Michigan Senate passes broadened bill for funding sports, conference centers.

CHICAGO -- The Michigan Senate has passed a bill that would give six counties the ability to place before voters a local tax package to finance sports facilities or convention centers.

The bill was an expanded version of a measure the House passed last month. That bill had originally been drafted for Wayne County, which plans to put a 1% tax on hotel and motel rooms and restaurant meals and a 2% tax on rental cars on the March ballot. Revenues from the taxes would be used to back bonds for a new baseball stadium for the Detroit Tigers in the county seat of Detroit.

While the House amended the bill to include Muskegon County and its plans for a professional ice hockey facility, the Senate version would give four more counties -- Kent, Ingham, Washtenaw, and Oakland -- the ability to ask their voters to approve the same package of taxes.

Guy Gordon, a spokesman for Senate Majority Leader Dick Posthumus, R-Alto, said the bill, passed on Thursday with 22 votes to 9, would allow the counties to use the taxes to finance sports facilities with a minimum of 3,000 seats and convention centers of at least 100,000 square feet.

For Wayne County, the stadium would have to have a minimum of 25,000 seats.

Mr. Gordon added that the Senate version of the bill will go the House, which is scheduled to meet tomorrow. If the Senate changes are not accepted, he said the bill would go to a conference committee.

Scott Schrager, senior analyst for the House Taxation Committee, said the House would likely approve the Senate version, which has the support of Rep. Curtis Hertel, D-Detroit, the bill's original sponsor.

The only hurdle after that would be getting Gov Jhn Engler to sign the bill. John Truscott, his spokesman, said the governor would wait to make a decision until after the House has reconsidered the bill. He pointed out that the governor had been in favor of extending the tax-financing ability to all counties in the state.

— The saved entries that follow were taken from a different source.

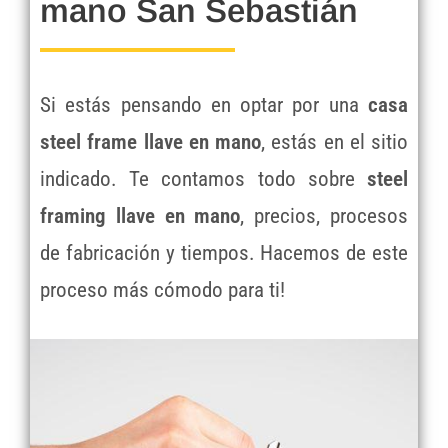
mano San Sebastián
Si estás pensando en optar por una
casa
steel frame llave en mano
, estás en el sitio
indicado. Te contamos todo sobre
steel
framing llave en mano
, precios, procesos
de fabricación y tiempos. Hacemos de este
proceso más cómodo para ti!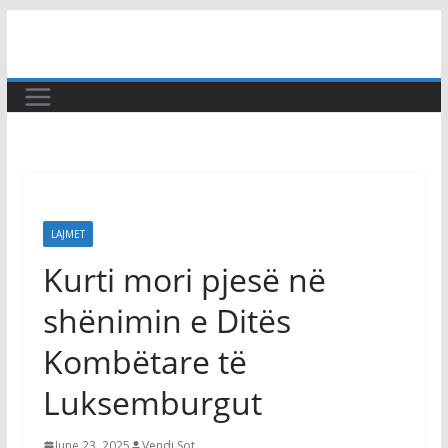
Skip
to
content
LAJMET
Kurti mori pjesë në
shënimin e Ditës
Kombëtare të
Luksemburgut
June 23, 2025
Vendi Sot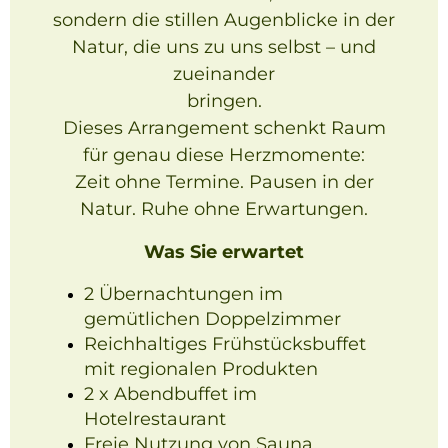
sondern die stillen Augenblicke in der
Natur, die uns zu uns selbst – und
zueinander
bringen.
Dieses Arrangement schenkt Raum
für genau diese Herzmomente:
Zeit ohne Termine. Pausen in der
Natur. Ruhe ohne Erwartungen.
Was Sie erwartet
2 Übernachtungen im
gemütlichen Doppelzimmer
Reichhaltiges Frühstücksbuffet
mit regionalen Produkten
2 x Abendbuffet im
Hotelrestaurant
Freie Nutzung von Sauna,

In fact, an earlier version of the Senate bill did just that, but was later whittled down to the six counties whose senators pressed for their inclusion.

Even if the measure becomes law, its troubles may not be over. Michael Newman, president of the Michigan Restaurant Association, said his group was considering some kind of challenge to the 1% restaurant tax. One option would be litigation charging that the tax is unconstitutional. Under that scenario, the group would argue that the 1% tax violates would bring the sales tax above the state constitution's 4% limit.

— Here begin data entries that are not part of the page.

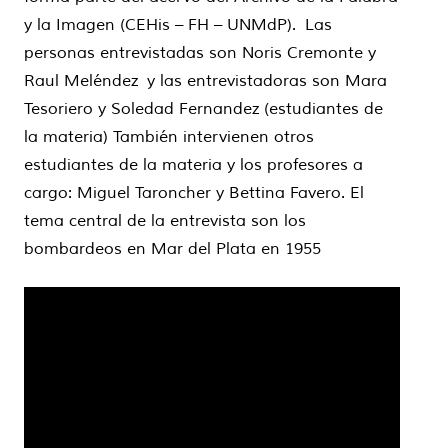
y la Imagen (CEHis – FH – UNMdP). Las
personas entrevistadas son Noris Cremonte y
Raul Meléndez y las entrevistadoras son Mara
Tesoriero y Soledad Fernandez (estudiantes de
la materia) También intervienen otros
estudiantes de la materia y los profesores a
cargo: Miguel Taroncher y Bettina Favero. El
tema central de la entrevista son los
bombardeos en Mar del Plata en 1955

Mr. Newman said the group has a "rather convincing" legal opinion that the tax is "a bastardization of the state sales tax."

"It walks like a duck, it quacks like a duck, it looks like a duck," he said. "In my opinion, it is a duck."

A similar question about the tax was raised last month by Deputy State Treasurer Gary Wolfram. However, Jay Rising, a senior attorney with Miller, Canfield, Paddock & Stone, Wayne County's legal counsel, had contended all three taxes contained in the package were excise taxes, which he said the constitution allows local governments to levy.

Mr. Newman said another option would be to fight the promotional campaign that Wayne County would likely launch to get voters to approve the taxes in March. The ballot also will contain a referendum from the Tiger Stadium Fan Club on using public money for the stadium and changing the lease the team has with Detroit for the current stadium.

Even though the Tax Reform Act of 1986 essentially ended the use of tax-exempt financing for sports facilities, Wayne County plans to use revenue from the tax package to back tax-exempt bonds for the stadium while Tiger team revenues would back a possible taxable issue.

One public finance source had said the tax-exempt deal could be structured to flunk the private security test in the law while meeting the private use test. Both tests must be met before the use of tax-exempt bonds is excluded.